Nous ne trouvons pas bien ce genre de campagnes électorales ou les référendums, qui posent des questions, pas seulement l'Angleterre qui pose des questions sur l'Europe. C'est potentiellement très dangereux. Nous ne pensons pas non plus qu'ils faillent ériger des barrières, des barbelés entre les frontières. Vous savez que les frontières sont en principe ouvertes. Dans l'urgence, on a du fermer plusieurs frontières ou créer des ralentissements parce qu'il y a eu des demandeurs d'asile, trop de demandeurs d'asile. Avec cela, on risque en même temps de créer de nouvelles frontières où il n'y avait pas. C'était un très grand acquis de l'Europe. Tout ça pour arrêter un flux des réfugiés qu'il est illégal d'arrêter, parce que tous nos pays ont des obligations de contracter en signant les conventions des Nations Unis sur la protection des réfugiés, et donc il faut laisser passer les réfugiés. il faut voir si c'est les vrais réfugiés, et alors les reconnaître ou les refuser, et les renvoyer à leurs pays d'origine. On ne peut pas créer des barbelés. Et donc notre ministre, notre gouvernement sont très claires. Tout ça, c'est dangereux.
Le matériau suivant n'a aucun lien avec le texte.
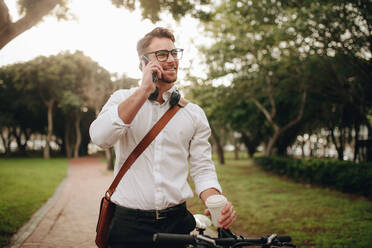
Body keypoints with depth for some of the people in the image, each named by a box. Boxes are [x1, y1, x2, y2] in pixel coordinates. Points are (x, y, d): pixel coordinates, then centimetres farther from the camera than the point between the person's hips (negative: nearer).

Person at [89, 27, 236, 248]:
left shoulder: (194, 113, 5)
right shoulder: (122, 99, 2)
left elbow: (202, 168, 4)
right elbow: (100, 138, -17)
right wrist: (144, 91, -19)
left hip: (177, 221, 2)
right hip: (129, 224, -2)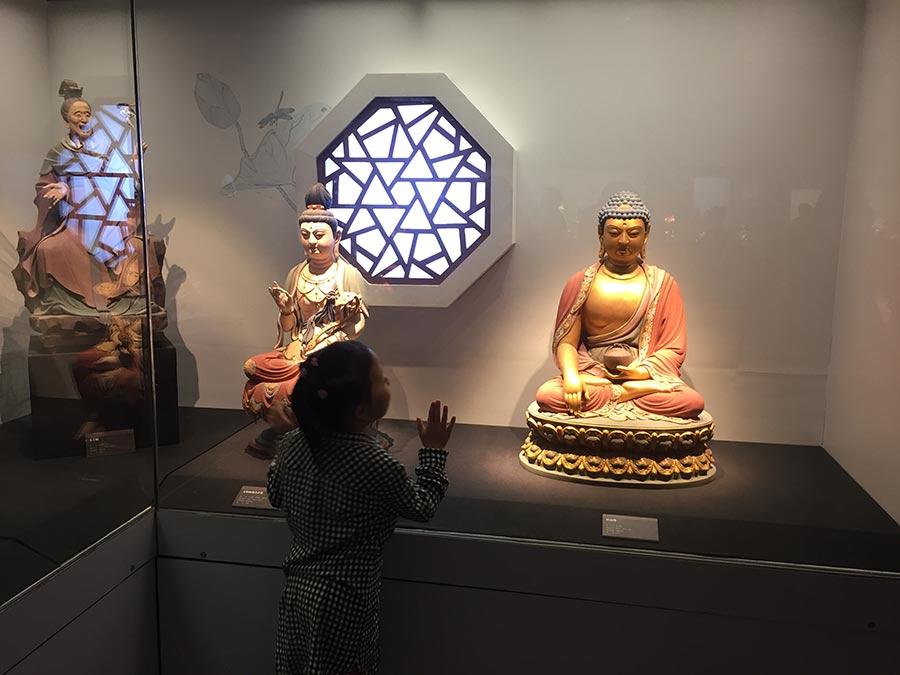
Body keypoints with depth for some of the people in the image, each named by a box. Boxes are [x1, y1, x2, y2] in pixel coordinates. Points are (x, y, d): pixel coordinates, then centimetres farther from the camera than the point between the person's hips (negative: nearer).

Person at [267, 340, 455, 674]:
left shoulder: (291, 443, -10)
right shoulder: (377, 465, -27)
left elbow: (275, 495, 8)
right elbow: (422, 506, -10)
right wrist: (433, 450, -1)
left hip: (297, 587, 6)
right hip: (343, 599, -5)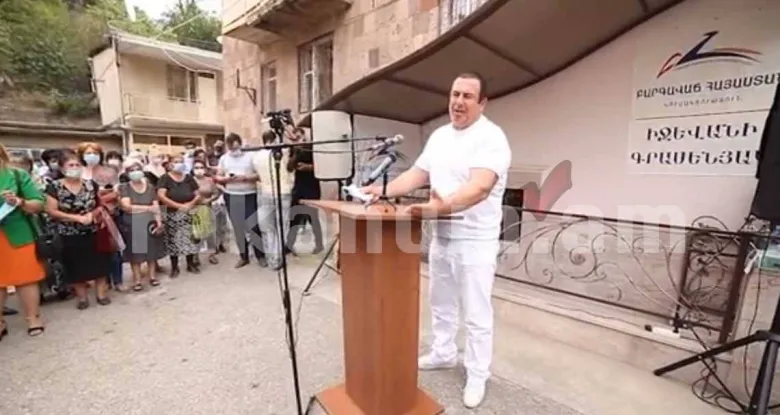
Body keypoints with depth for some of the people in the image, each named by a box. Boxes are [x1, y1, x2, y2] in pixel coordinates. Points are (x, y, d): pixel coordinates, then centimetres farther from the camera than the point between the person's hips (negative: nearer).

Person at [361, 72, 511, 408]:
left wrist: (443, 206, -46)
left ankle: (477, 375, 27)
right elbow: (417, 174, 9)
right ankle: (443, 353, 42)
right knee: (441, 302, 21)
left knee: (476, 313, 7)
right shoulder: (439, 136, 9)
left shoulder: (491, 137, -16)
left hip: (476, 242, -7)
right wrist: (384, 190, -4)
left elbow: (480, 187, -30)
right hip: (441, 237, 7)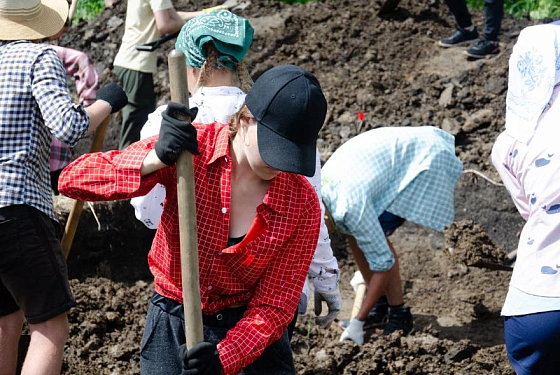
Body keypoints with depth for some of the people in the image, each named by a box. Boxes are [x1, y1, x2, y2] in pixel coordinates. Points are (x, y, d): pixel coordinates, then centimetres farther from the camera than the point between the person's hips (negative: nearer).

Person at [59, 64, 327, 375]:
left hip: (250, 337, 1)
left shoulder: (303, 205, -15)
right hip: (172, 328, 0)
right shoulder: (190, 148, -16)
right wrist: (156, 159, -37)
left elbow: (274, 306, -12)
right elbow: (72, 180, -21)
Je ne dirais pas que l'Europe est en déconstruction. L'Europe a traversé une crise qui était très grave. La crise de l'euro, de la monnaie unique suite à la crise qui a commencé aux Etats-Unis en 2008 avec les grands déséquilibres financiers. On s'en est à peine sorti et maintenant on a une crise qui touche plus que la monnaie, qui touche nos valeurs. L'ouverture des frontières, la protection des droits de l'homme, et même des étrangers qui bénéficient en principe des mêmes droits de l’Homme que les Européens. Donc tout ça, c'est une crise peut-être plus importante qu'avant, mais nous, de nôtre côté, nous militons pour qu'il y ait une solution en famille. Nous espérons qu'après un certain moment de désordre, voire de panique, parce qu'il y a eu trop, clairement, il y a eu trop de mouvements de population durant la dernière année, que les choses vont se calmer, qu'on va réussir à trouver des solutions tant en Syrie, qu'en Irak, que dans les camps de réfugiés grâce aux financements des camps de réfugiés, tant en Turquie, en ayant une meilleur contrôle de la frontière, qu'en Grèce en traitant les réfugiés, les demandeurs d'asile sur place, et puis en Europe même, en les partageant, en les départageant mieux. C'est un problème de multiples facettes. Il n’est pas facile. Il n'est pas possible de dire que l'Europe est en train de se déconstruire. Il vaut mieux dire que l'Europe a des problèmes à trouver une solution opérationnelle, parce que le problème est très très très compliqué.